Jeder Abend am Wochenende war Partyzeit. Während der Woche gingen sie oft ins Kino, wenn ihnen einer der Filme gefiel, die im Stella liefen. Danach kauften sie sich Fritten mit Zwiebelringen, die sie in ihrem winzigen Wohnzimmer zu Hause aßen, und debattierten über die Vorteile eines Robert Redford gegenüber denen des jungen, gutgebauten Richard Gere.
Heute ging Aisling nur noch zum Einkaufen aus dem Haus, oder um die Kinder in die Schule zu fahren, oder aber um noch schnell eine Tasse Kaffee bei Fiona zu trinken, ehe diese zum Tennis oder zu einer Aerobikstunde wegfuhr. Oft verbrachte sie den gesamten Tag zu Hause; sie kochte, wischte und wartete darauf, daß die Zwillinge und Michael nach Hause kommen und ihr Leben aufheitern würden.
Jetzt wurde ihr bewußt, was für eine einsame Lebensweise das war. War das etwa alles, was sie vom Rest ihres Lebens erwarten durfte? Sie hatte vorgehabt, ihre Schürze an den Nagel zu hängen und sich eine Arbeit zu suchen. Aber weshalb sollte sie das jetzt noch tun?
Wenn sie schon ihren Mann nicht halten konnte, wie sollte sie da in der Lage sein, eine Arbeit zu behalten? Und wer wollte eine fünfunddreißigjährige Hausfrau in seinem Büro haben? Bei Licht betrachtet waren ihre Schreibmaschinenkenntnisse schon vor zehn Jahren nicht berauschend gewesen, wie sollte sie da also heute mit einem Computer klarkommen?
Alles, was sie aus der Welt der Technologie wußte, hatte sie bei einer schnellen Besichtigung der Zeitung vor drei Jahren gelernt, als diese gerade ihr System erneuert hatte.
Eine Viertelstunde jemanden dabei zu beobachten, wie er auf einem Computer den Henker spielte, war wohl kaum das, was man als Erfahrung bezeichnen würde.
Der Gedanke an die Zeitung ließ sie wieder an Michael denken. Vielleicht wußte es ja jeder in seinem Büro. Wie sollte sie da den Kollegen heute abend bei der Eröffnungsparty gegenübertreten, wenn sie darüber nachgrübelte, wer alles in das Geheimnis eingeweiht war? Sie hatte noch nicht einmal die Gelegenheit, Michael vor der Party noch zur Rede zu stellen.
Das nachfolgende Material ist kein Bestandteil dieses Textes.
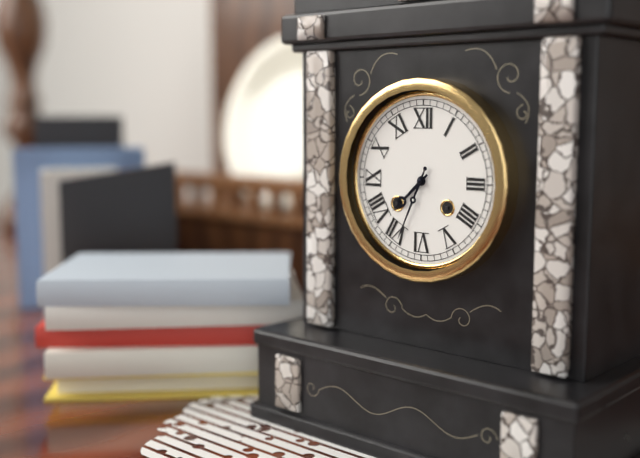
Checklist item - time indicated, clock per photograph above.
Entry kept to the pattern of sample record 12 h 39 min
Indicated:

Er hatte ihr gesagt, daß er vorher nicht noch einmal nach Hause käme, und hinzugefügt, daß Aisling allein dort hinkommen müsse.
Wie zuvorkommend, dachte sie und grübelte darüber nach, ob er seine Freundin auch alleine zu Partys schickte. Oder holte er sie mit Blumen in der Hand ab und versprach ihr im Taxi teure Antiquitäten?
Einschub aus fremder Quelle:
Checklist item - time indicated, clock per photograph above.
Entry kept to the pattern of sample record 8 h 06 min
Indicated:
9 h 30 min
»Ash, zieh das hier mal über«, unterbrach Fionas Stimme ihre Tagträume. Sie starrte auf das Kleid, das ihre Freundin in der Hand hielt.
»Rot ist genau die richtige Farbe für dich, und mit etwas verruchtem knallrotem Lippenstift und frisiertem Haar wirst du sie alle aus dem Feld schlagen!« ermutigte sie Fiona.
Aisling nahm das tiefausgeschnittene rote Crêpekleid mit in die Umkleidekabine und hielt es sich an. Es war viel knalliger als ihre Kleidung es in letzter Zeit gewesen war, und die kräftige Farbe ließ ihr Gesicht noch blasser erscheinen.